A new Chinese language model 'R1' from the company DeepSeek is currently being rolled out worldwide. The model is similar to large language models like ChatGPT from OpenAI and Gemini from Google.
At DTU, many researchers work with artificial intelligence (AI), and DTU also teaches students how to use AI. At the department DTU Compute, artificial intelligence is a very large research area, and the launch of R1 has been received with enthusiasm, says Professor Ole Winther.
But why?
Around R1: Three quick questions for Ole Winther
What is R1?
R1 from the Chinese company DeepSeek is a language model similar to ChatGPT and Gemini developed by the American tech giants OpenAI and Google. Unlike the American language models, R1 is open source, as DeepSeek has made the mathematical formula/code behind the model openly available.
If we visit https://arxiv.org/abs/2501.12948, we can see the training recipe that DeepSeek uses, and trained models can be downloaded here: https://github.com/deepseek-ai/DeepSeek-R1.
When we use the language model, it also thinks aloud, so we can follow the process and see how the language model reasons its way to something.
In general, all language models are trained in two stages. In stage 1, the models are trained on all data from the internet. Then, a model is trained based on a context and asked to predict the next word. This training has been done in advance.
In stage 2, the large monopoly language models partially draw a curtain, so we only get an answer that is a summary of what it has thought.
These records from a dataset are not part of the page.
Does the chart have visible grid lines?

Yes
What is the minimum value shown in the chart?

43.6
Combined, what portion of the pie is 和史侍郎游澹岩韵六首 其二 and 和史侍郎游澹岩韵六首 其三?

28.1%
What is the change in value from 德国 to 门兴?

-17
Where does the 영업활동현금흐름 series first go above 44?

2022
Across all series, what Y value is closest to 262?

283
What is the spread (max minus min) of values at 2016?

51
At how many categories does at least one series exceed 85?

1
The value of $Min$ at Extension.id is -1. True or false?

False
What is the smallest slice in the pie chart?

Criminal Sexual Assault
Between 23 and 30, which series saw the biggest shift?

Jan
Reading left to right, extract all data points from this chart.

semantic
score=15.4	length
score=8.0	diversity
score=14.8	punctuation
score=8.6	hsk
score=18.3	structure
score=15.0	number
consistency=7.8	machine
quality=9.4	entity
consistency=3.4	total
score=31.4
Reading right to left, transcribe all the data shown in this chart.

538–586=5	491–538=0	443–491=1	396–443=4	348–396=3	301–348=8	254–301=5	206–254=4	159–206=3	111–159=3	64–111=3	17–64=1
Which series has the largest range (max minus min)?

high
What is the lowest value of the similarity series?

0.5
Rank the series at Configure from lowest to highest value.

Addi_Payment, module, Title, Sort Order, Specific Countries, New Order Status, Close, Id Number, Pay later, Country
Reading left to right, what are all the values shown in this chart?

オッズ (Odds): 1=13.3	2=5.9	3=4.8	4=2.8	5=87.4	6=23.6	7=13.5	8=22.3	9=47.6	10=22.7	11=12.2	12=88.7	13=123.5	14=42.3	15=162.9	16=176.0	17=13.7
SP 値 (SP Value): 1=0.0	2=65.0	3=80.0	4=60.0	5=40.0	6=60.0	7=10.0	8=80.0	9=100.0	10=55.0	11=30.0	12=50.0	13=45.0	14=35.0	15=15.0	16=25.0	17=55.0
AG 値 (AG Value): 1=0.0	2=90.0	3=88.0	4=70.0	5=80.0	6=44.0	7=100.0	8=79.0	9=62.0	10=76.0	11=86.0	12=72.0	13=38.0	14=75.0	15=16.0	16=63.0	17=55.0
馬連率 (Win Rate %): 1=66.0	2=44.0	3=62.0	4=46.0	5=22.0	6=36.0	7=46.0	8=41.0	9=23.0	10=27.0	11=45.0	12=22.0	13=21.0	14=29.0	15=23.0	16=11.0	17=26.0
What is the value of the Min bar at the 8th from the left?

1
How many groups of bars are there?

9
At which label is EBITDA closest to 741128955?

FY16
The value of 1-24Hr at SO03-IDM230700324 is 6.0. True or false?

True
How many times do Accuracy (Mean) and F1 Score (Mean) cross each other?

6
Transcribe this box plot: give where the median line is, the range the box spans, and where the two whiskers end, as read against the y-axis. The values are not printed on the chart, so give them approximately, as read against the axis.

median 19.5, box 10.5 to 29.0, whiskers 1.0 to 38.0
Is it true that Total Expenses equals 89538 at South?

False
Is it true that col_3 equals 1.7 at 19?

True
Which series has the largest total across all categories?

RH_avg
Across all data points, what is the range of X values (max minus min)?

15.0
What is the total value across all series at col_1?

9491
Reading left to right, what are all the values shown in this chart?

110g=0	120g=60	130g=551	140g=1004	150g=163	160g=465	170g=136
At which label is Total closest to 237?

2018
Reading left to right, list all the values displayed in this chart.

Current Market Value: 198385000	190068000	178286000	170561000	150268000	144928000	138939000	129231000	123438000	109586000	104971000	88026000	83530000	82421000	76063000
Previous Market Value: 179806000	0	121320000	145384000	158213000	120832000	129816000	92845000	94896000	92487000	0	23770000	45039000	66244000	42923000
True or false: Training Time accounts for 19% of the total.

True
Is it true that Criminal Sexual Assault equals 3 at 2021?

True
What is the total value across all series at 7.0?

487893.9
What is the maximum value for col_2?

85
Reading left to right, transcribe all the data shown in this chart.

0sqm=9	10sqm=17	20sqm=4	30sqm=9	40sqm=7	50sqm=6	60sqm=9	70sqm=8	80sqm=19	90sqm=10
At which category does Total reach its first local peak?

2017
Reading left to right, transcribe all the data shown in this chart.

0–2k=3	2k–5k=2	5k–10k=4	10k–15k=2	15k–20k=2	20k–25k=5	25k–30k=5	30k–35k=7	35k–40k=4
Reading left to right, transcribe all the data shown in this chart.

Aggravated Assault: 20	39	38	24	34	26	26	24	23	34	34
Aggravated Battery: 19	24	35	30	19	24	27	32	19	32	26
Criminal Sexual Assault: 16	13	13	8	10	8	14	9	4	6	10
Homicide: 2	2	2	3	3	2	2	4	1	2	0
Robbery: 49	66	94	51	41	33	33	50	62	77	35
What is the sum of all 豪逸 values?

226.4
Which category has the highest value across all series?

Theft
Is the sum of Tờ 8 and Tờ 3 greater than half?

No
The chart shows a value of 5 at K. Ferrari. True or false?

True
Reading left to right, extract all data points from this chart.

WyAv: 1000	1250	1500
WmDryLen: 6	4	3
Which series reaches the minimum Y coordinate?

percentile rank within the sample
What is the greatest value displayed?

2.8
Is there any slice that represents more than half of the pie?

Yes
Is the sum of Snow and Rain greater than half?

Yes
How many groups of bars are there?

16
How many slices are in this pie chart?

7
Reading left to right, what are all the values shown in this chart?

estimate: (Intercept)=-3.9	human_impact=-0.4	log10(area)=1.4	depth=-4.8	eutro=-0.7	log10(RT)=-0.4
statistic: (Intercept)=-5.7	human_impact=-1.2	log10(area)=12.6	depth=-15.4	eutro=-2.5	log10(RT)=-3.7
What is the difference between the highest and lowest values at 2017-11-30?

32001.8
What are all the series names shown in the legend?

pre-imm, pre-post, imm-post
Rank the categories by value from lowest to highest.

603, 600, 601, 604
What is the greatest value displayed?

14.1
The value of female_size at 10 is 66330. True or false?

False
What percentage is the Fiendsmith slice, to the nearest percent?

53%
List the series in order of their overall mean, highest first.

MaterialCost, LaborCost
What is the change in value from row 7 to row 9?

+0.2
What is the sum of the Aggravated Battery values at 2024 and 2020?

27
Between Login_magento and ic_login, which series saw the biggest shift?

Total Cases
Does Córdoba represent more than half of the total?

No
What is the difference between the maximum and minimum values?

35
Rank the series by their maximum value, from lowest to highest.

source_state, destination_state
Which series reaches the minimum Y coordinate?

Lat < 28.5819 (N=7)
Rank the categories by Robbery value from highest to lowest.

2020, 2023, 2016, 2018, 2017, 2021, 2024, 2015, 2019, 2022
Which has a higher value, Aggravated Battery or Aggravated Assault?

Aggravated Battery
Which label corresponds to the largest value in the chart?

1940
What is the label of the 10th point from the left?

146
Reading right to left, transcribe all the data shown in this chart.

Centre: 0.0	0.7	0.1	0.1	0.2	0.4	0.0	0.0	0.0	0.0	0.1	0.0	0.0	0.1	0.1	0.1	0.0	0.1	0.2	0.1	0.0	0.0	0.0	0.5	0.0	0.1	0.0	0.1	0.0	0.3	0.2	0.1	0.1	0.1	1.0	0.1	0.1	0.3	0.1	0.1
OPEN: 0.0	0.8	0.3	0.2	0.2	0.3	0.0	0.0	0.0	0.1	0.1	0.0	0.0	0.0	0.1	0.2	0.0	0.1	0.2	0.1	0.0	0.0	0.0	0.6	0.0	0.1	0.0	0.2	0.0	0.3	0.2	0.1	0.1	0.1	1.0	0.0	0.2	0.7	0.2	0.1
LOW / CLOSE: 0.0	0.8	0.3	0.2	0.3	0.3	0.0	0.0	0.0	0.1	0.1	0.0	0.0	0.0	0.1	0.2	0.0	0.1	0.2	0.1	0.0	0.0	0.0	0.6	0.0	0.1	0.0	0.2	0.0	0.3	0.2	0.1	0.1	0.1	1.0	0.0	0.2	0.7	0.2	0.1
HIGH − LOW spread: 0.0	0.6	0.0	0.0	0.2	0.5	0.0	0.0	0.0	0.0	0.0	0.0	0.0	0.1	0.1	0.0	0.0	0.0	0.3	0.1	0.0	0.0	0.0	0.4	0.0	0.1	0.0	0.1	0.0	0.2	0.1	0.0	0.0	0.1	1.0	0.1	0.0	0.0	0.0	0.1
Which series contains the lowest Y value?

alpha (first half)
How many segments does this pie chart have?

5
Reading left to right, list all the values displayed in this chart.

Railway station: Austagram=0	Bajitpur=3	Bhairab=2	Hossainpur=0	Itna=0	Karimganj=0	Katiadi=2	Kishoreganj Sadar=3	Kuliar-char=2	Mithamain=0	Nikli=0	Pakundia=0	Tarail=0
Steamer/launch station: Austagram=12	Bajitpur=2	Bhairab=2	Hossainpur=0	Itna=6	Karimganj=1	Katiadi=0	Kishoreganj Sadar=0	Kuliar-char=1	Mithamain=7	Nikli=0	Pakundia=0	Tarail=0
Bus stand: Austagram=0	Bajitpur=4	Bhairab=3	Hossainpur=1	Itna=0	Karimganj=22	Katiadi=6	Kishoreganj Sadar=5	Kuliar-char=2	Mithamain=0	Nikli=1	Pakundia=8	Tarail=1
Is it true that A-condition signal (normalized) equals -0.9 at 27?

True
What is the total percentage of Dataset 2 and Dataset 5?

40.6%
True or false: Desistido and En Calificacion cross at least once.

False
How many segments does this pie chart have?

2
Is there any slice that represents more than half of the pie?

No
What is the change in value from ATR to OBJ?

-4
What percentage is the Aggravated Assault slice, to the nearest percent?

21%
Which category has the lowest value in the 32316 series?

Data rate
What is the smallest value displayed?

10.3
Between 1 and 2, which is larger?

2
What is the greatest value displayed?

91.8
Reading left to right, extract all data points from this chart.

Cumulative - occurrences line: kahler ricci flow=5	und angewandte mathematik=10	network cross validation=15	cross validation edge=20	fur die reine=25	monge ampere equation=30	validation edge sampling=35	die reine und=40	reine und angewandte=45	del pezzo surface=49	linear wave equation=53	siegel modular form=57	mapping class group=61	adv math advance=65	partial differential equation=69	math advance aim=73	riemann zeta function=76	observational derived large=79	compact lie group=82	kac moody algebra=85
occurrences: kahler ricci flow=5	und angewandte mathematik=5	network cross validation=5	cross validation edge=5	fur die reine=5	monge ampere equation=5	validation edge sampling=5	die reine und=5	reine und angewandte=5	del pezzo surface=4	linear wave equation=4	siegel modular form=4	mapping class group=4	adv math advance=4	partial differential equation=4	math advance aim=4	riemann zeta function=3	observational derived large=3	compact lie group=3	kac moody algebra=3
Here, DeepSeek’s R1 differs because they show how they do the fine-tuning in stage 2. They get the model to think aloud.
It is similar to when we think aloud and say, "oh no, that was wrong – maybe I should try this way..." The process of correcting oneself to finally arrive at an answer or solution can be followed with DeepSeek. DeepSeek calls this behavior an "aha moment."
Our work as researchers has often been to try to reproduce something that others have done in the language model. This can be quite frustrating. But DeepSeek has set this free.
How does open source benefit research and businesses?
Because the code is open source, everyone can get the 'brain' behind the language model. We can then fine-tune it ourselves to do new things.
It is a Chinese model, so we cannot ask about everything. For example, it will not tell about the demonstrations that ended violently in Tiananmen Square in 1989. But we can change the code ourselves so that it can answer what R1 is set not to answer.
DeepSeek’s language model is good at Danish. When we ask it something, it translates the question into English, finds the answer, and quickly writes back in Danish.
Besides my research career, I am involved in a Danish startup that develops search and chat that speaks Danish. In that context, we could use DeepSeek’s language model and build applications in Danish using it. The same can be done by other companies. Similarly, the government’s Digitalisation Strategy has stated that Denmark should have its own Danish language model. Here, we could also, in principle, take DeepSeek’s open-source tool and build on top of it.
There has been much talk about whether to send data to China, and since DeepSeek is a Chinese company, data ends up in China if we use their app. However, if we take R1 and set it up with our own dataset, there are barriers in between, and we do not deliver data further.
Why is the launch of R1 called an eye-opener?
It is due to several reasons.
For us researchers, R1 feels like a kind of liberation moment because we have constantly heard monopoly companies say that only they could develop such complicated language models. Now it is quite clear that what they have developed is not as extraordinarily difficult as the sales pitches say. It shows that it is certainly something that Europe can also participate in.
Moreover, DeepSeek has only used 2,000 GPUs to train their base model DeepSeek V3, whereas the American counterpart GPT-4 required nearly 10 times as many. This has challenged the belief that there is a need for a significant expansion of AI data centres. Not surprisingly, Nvidia's stock value has therefore dropped immediately after R1 was released.
At the same time, we must acknowledge that language models are soon becoming so advanced that they can be used as robots unleashed on social media. This can be dangerous because it increases the risk of influence and interference in societal matters such as elections.
For example, it will be possible to create a 'bot farm' with 100,000 new fake profiles and instruct the language model to behave in a certain way and express specific opinions while appearing reasonable and well-argued. If we humans cannot see that it is a bot writing, we risk being manipulated by a mass of bots created for the occasion. Therefore, language models should also lead to social media developing methods to detect and exclude fake profiles. And this is something we must also demand as a society.